*GOAL OF THE EXERCISE:*
Copy out everything in the listing from the line containing "county / district: Bernalillo" down to the line containing "collectors: J. Wen", changing "scientific name" to "taxon name" and leaving all else the same.

— Begin AVAILABLE DATA —

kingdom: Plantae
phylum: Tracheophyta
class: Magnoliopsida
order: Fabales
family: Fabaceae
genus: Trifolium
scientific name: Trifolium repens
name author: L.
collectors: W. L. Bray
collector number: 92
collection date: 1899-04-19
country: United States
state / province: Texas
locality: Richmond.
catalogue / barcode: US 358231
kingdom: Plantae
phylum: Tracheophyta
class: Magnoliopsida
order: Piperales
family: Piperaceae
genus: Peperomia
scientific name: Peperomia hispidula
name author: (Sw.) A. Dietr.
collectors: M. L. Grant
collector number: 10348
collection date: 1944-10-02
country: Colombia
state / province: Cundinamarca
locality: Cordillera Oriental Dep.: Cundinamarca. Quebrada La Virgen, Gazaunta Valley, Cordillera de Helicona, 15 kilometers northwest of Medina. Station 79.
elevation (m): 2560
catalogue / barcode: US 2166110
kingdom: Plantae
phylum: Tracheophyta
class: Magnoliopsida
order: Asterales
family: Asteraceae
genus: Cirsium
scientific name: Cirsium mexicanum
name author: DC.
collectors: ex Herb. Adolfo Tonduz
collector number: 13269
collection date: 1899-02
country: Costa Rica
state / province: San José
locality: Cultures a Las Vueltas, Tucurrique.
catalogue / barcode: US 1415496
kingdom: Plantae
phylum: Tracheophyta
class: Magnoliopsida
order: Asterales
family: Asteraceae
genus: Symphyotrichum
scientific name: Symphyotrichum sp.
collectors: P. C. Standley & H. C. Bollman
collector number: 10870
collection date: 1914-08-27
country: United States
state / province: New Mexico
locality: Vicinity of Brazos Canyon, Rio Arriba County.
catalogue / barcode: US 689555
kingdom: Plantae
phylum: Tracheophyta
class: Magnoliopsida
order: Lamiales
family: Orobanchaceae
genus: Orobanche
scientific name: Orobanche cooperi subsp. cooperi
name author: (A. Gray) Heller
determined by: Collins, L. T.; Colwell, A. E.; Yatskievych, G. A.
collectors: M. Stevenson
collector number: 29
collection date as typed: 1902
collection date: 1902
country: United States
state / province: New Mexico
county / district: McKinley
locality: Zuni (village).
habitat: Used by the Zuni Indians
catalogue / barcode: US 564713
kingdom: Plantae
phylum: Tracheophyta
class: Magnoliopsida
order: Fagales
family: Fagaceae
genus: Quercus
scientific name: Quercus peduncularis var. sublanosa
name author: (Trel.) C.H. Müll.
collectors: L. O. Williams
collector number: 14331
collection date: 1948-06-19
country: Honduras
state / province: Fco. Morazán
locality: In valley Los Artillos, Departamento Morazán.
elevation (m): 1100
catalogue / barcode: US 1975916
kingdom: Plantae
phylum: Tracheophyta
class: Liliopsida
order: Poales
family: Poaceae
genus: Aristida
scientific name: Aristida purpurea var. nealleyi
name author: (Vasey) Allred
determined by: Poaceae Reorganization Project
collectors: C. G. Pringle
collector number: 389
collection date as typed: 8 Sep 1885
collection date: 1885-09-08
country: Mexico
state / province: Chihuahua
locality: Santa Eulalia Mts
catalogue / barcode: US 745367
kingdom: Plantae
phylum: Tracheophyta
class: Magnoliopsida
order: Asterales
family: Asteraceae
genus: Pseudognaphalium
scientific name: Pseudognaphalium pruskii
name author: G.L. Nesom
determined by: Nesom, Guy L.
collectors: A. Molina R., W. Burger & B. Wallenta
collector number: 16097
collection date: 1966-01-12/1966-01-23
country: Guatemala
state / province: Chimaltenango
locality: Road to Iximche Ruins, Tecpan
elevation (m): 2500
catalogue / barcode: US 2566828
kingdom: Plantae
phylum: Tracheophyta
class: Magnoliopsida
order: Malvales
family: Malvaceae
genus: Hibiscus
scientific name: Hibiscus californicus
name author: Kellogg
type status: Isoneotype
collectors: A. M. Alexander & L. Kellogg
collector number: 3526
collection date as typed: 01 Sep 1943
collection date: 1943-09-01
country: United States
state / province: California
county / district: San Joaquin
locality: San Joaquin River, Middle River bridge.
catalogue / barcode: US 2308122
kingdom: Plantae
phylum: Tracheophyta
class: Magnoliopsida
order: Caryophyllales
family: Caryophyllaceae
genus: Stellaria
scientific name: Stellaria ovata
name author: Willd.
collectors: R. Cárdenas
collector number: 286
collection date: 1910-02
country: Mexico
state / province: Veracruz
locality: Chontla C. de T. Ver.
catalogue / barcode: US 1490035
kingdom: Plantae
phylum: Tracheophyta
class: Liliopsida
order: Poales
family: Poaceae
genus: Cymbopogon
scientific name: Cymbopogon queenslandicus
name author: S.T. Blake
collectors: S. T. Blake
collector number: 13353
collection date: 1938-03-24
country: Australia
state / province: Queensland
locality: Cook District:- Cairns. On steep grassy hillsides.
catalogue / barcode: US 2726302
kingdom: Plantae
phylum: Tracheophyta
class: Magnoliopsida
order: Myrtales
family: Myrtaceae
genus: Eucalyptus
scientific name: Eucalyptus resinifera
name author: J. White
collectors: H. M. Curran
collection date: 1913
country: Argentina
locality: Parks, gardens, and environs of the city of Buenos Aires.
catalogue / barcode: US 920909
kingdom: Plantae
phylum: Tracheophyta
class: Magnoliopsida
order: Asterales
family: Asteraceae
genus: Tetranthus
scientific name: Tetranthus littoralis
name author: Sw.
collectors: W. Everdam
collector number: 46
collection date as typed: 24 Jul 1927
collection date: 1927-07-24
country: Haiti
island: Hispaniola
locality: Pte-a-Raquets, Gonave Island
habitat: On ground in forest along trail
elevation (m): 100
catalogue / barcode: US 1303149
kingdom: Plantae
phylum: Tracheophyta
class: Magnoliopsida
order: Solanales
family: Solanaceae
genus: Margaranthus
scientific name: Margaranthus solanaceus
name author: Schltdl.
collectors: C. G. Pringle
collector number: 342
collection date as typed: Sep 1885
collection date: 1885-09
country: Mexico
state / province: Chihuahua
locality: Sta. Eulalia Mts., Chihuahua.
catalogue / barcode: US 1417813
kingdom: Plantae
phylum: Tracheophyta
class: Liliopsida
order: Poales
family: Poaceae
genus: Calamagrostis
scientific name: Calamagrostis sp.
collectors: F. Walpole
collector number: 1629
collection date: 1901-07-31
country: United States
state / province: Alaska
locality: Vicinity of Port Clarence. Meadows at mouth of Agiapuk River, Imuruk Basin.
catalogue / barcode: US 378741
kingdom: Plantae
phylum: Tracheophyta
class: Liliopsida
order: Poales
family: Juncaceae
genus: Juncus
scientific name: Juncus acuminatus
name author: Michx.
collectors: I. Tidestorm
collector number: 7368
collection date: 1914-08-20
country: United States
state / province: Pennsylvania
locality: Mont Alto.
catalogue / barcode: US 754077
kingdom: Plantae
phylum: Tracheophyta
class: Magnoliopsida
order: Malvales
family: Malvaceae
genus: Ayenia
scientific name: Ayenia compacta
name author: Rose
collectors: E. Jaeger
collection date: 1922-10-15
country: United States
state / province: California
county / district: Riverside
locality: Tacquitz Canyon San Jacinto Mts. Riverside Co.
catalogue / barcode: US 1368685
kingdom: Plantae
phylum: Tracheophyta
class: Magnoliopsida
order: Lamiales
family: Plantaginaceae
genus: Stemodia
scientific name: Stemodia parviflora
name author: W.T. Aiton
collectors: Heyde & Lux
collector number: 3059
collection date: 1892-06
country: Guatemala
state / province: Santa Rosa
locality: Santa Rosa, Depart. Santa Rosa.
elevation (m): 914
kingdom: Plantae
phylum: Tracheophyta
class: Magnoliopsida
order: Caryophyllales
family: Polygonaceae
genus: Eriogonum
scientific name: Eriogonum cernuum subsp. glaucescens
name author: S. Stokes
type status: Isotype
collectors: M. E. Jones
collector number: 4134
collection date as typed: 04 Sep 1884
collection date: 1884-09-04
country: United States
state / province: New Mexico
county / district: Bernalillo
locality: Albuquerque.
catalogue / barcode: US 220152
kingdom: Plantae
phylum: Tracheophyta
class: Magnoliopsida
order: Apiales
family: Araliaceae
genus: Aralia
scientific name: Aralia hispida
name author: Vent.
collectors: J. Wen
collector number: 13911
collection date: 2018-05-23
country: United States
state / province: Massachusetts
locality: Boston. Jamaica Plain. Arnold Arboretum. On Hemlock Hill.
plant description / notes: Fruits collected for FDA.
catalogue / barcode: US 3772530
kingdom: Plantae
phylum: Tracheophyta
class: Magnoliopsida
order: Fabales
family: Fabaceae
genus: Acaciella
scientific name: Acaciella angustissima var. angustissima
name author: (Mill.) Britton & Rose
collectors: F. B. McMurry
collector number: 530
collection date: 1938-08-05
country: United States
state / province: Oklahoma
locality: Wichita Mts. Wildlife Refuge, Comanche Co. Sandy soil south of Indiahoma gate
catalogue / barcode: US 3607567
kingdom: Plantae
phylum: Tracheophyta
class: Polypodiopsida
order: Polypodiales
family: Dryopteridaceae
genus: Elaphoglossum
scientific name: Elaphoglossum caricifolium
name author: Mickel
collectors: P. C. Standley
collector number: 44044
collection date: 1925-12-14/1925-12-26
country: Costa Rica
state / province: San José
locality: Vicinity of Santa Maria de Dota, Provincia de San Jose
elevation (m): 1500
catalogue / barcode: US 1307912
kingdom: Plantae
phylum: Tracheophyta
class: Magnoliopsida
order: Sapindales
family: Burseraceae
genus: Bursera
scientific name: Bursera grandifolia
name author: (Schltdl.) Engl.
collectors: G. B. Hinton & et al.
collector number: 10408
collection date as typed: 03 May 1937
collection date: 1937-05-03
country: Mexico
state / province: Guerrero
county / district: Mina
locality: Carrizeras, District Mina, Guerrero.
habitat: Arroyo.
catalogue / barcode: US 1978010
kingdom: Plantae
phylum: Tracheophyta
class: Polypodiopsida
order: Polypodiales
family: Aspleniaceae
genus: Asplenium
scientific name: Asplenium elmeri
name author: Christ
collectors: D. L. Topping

— End AVAILABLE DATA —

*ANSWER TO THE PROBLEM:*
county / district: Bernalillo
locality: Albuquerque.
catalogue / barcode: US 220152
kingdom: Plantae
phylum: Tracheophyta
class: Magnoliopsida
order: Apiales
family: Araliaceae
genus: Aralia
taxon name: Aralia hispida
name author: Vent.
collectors: J. Wen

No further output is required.